Dernière étape enfin, à partir de la Libération et de la capitulation nazie, les gouvernements successifs de la IVème et de la Vème République ont remisé les promesses d’évolution de l’empire colonial, de ses statuts, de réparation de ses injustices. La réforme centrale qui eut été celle de la citoyenneté générale n’est pas posée et l’accès à l’indépendance est considéré comme une atteinte à l’intégrité nationale. Incapable de penser cette période qui s’ouvre, les gouvernements ne savent qu’opposer la répression et la guerre aux demandes légitimes en particulier de ceux qui ont porté les armes contre le nazisme. A Sétif en 1945, à Madagascar en 1947, en Indochine puis en Algérie, de révoltes en guerres d’indépendance, tous ces hommes à qui on a tant promis se saisissent de ces mots pour en faire des armes. Incapable de prendre le tournant, la France répond par le maintien des injustices coloniales. Les promesses faites se révèlent des impostures et peu de choses changent.

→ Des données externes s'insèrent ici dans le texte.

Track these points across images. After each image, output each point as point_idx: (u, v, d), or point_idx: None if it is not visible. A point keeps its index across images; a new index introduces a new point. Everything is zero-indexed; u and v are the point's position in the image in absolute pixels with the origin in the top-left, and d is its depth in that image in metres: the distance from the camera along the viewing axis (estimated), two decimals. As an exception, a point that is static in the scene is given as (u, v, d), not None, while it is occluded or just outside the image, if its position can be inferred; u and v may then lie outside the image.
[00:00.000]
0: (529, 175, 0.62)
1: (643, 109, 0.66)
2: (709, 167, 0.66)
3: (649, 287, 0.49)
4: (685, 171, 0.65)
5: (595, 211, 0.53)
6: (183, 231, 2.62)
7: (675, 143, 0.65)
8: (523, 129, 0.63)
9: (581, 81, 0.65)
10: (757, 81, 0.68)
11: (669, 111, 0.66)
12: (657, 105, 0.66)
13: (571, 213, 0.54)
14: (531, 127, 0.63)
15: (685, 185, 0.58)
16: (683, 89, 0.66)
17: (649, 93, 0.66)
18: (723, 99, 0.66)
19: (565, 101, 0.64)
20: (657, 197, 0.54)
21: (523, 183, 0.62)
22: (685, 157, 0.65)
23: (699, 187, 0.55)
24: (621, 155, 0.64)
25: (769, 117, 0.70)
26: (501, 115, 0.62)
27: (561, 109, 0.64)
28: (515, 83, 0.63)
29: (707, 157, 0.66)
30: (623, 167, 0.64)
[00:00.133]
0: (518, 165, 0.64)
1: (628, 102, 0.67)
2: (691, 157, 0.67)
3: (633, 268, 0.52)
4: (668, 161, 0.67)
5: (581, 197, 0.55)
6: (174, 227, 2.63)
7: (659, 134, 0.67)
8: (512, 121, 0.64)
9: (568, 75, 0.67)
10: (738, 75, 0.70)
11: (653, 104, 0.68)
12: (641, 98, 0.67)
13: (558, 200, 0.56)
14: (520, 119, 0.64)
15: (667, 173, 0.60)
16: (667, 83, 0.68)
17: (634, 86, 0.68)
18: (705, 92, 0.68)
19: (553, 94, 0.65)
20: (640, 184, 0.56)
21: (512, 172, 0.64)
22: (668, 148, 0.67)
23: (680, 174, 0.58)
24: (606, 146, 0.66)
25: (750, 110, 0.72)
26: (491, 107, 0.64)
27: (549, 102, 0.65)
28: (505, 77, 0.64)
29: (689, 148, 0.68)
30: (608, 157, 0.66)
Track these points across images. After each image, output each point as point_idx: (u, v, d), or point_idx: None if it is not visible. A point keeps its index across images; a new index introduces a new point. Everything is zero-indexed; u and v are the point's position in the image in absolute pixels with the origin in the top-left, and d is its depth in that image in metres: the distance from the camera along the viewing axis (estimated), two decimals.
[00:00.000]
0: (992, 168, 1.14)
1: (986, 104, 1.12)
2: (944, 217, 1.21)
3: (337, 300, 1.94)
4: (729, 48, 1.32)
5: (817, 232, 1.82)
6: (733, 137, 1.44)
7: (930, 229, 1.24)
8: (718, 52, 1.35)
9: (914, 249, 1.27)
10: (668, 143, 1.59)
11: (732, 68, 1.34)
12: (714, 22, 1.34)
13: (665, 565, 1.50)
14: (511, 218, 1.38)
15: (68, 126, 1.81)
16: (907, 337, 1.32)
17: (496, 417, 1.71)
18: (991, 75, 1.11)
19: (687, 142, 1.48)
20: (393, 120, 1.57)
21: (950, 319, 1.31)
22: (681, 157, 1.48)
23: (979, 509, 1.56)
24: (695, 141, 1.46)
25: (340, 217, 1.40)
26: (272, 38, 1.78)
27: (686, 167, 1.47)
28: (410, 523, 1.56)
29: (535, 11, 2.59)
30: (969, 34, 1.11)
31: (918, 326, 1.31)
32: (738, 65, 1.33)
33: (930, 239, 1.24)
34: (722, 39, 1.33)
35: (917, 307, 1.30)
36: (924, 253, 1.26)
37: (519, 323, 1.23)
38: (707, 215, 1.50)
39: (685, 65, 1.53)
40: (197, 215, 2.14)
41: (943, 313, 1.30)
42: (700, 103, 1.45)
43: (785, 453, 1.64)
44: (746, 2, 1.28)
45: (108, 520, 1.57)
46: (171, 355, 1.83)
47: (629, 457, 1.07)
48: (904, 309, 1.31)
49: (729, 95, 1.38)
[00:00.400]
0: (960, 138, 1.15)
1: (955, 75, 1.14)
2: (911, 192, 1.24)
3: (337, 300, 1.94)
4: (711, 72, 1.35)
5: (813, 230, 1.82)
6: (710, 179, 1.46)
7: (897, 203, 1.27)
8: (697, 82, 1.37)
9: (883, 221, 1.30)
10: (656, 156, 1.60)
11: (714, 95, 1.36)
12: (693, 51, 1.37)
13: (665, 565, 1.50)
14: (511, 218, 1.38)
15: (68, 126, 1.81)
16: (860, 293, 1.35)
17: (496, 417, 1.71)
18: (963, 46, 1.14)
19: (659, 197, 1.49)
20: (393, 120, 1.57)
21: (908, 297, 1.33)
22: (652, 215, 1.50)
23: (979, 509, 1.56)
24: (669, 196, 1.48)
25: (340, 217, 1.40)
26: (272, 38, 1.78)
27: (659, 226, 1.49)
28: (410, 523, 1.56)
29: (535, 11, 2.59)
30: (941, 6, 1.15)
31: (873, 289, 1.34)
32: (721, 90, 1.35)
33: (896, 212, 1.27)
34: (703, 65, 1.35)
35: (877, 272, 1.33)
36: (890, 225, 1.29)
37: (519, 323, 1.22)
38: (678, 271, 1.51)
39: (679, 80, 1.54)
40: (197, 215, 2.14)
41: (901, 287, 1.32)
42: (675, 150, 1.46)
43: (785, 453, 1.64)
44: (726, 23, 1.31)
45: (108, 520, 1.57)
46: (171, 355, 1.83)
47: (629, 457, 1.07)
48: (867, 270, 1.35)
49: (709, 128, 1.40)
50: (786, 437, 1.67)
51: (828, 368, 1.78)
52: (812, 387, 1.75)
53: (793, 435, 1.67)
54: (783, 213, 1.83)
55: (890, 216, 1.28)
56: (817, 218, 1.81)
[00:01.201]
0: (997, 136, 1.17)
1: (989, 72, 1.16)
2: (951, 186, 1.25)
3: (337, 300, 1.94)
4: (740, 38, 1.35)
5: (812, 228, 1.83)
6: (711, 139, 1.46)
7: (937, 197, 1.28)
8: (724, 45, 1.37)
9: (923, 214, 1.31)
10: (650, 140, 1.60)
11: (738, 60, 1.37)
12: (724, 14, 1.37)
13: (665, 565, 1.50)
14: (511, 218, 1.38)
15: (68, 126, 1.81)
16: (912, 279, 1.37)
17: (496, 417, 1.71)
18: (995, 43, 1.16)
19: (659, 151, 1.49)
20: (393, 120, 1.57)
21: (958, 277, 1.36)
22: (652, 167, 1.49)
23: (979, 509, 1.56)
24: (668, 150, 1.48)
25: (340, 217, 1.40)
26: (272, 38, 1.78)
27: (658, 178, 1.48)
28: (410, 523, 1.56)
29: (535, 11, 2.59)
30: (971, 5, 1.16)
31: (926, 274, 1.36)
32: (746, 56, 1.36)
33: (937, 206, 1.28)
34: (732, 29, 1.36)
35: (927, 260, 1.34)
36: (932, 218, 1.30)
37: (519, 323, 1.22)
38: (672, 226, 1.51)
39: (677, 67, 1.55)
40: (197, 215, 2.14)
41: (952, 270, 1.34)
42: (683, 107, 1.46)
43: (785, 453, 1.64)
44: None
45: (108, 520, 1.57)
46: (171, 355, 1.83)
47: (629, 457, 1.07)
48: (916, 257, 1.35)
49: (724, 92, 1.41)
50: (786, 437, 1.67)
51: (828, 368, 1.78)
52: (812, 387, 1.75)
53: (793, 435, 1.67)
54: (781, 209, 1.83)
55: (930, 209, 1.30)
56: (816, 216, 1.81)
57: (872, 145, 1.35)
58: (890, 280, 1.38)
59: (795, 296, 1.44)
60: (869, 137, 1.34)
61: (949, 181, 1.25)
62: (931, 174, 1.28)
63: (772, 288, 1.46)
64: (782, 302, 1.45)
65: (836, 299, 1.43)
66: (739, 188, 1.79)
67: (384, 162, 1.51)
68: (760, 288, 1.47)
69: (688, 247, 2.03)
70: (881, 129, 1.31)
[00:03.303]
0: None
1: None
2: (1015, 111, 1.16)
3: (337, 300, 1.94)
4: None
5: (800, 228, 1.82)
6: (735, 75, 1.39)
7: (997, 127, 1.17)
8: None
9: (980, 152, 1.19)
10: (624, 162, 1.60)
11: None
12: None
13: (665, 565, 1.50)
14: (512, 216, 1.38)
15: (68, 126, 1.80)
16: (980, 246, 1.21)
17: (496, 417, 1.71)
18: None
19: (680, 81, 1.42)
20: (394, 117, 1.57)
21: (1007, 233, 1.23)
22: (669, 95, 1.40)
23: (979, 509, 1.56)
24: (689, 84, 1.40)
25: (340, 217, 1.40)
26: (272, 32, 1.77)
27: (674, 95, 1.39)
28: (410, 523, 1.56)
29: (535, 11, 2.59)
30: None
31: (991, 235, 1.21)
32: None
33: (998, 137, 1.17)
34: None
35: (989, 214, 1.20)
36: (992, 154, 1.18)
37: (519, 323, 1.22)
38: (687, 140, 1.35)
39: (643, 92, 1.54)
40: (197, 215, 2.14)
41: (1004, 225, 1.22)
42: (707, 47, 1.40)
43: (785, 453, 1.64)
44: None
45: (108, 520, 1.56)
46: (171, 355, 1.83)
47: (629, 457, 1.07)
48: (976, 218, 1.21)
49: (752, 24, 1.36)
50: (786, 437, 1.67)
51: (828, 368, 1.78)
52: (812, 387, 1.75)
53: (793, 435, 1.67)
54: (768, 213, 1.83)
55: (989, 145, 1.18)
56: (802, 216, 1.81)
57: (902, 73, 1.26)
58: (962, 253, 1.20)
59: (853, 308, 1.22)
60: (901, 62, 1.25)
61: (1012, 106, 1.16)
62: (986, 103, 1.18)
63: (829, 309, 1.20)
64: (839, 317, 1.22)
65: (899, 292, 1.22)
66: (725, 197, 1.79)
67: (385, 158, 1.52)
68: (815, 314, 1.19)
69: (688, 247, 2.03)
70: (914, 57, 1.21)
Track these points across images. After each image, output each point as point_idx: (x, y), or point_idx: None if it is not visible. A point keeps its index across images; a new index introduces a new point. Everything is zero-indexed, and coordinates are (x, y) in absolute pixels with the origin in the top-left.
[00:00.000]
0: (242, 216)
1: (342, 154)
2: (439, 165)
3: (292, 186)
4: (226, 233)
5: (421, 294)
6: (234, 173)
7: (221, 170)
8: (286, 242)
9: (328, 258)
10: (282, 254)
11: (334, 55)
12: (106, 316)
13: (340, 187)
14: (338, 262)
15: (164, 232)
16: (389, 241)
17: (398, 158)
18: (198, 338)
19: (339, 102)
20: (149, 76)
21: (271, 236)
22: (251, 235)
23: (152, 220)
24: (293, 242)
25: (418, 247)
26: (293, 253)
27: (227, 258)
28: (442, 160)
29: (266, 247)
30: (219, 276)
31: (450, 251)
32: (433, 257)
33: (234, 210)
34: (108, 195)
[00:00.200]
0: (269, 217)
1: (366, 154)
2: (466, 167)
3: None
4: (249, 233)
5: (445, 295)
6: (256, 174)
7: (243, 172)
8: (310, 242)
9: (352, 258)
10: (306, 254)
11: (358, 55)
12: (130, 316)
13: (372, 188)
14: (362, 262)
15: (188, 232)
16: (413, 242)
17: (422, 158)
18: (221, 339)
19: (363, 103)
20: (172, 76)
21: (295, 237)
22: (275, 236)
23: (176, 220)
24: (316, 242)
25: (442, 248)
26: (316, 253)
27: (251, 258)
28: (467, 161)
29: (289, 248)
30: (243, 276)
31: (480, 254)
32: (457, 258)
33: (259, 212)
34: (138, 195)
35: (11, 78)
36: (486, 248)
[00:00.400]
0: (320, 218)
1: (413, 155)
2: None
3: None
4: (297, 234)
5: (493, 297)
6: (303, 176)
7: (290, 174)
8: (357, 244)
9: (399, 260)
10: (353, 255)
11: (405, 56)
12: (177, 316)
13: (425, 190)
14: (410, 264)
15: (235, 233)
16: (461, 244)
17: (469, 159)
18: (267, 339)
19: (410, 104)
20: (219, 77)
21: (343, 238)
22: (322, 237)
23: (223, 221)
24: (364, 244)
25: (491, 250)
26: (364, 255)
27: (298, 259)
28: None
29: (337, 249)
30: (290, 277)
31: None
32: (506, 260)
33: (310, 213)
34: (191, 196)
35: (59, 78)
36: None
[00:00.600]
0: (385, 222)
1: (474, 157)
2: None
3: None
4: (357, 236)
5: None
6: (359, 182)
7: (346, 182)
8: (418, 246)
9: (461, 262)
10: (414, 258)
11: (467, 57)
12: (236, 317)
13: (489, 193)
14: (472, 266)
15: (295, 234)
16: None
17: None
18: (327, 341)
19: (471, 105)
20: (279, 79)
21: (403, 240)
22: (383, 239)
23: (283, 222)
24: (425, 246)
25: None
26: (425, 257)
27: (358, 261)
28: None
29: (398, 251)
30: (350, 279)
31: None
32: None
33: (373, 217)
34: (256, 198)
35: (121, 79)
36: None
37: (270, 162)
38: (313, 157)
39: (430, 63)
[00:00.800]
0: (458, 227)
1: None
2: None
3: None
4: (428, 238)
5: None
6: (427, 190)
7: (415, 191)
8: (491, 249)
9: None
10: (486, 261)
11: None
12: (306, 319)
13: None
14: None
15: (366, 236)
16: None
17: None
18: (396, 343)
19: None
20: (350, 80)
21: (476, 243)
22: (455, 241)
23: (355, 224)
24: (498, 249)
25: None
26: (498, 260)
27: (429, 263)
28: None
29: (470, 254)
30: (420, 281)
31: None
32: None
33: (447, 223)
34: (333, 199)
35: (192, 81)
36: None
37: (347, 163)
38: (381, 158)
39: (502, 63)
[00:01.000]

La preuve manifeste en est ce texte réglementaire de 1959, dont nous commémorons aujourd’hui la sinistre existence. Il aura suffit d’un changement de dénomination, qui transforme un titre de pension en une simple indemnité pour officialiser une discrimination. A la seule mention de leur lieu de naissance, au mépris de la règle citoyenne qui veut que quelqu’un qui a risqué sa peau dans les armées de la Nation a droit à son égale reconnaissance, les combattants des anciennes colonies ne bénéficient pas d’une égalité de traitement que le préambule de la Constitution, comme la Déclaration universelle de droits de l’Homme considèrent comme le fondement de la vie sociale. Je voudrais donner un éclairage peu glorieux de ce qu’est cette discrimination. Alors que le temps d’engagement obligatoire dans les chantiers de jeunesse de Vichy est assimilé à un service militaire et peut donner lieu à pension et validation, le texte de 1959 supprime cette possibilité aux anciens soldats coloniaux. Deux poids, deux mesures, il y a bien eu construction réglementaire d’une discrimination.
Pour la LDH, cette cérémonie du 8 mai a donc un double objectif. D’abord rendre justice à des personnes manifestement inégalement traitées en fonction de leur origine. Mais aussi montrer l’importance qu’il y a à regarder en face notre histoire sans la parer de l’hagiographie du temps béni des colonies, dont nous voulons montrer qu’il est bien fini.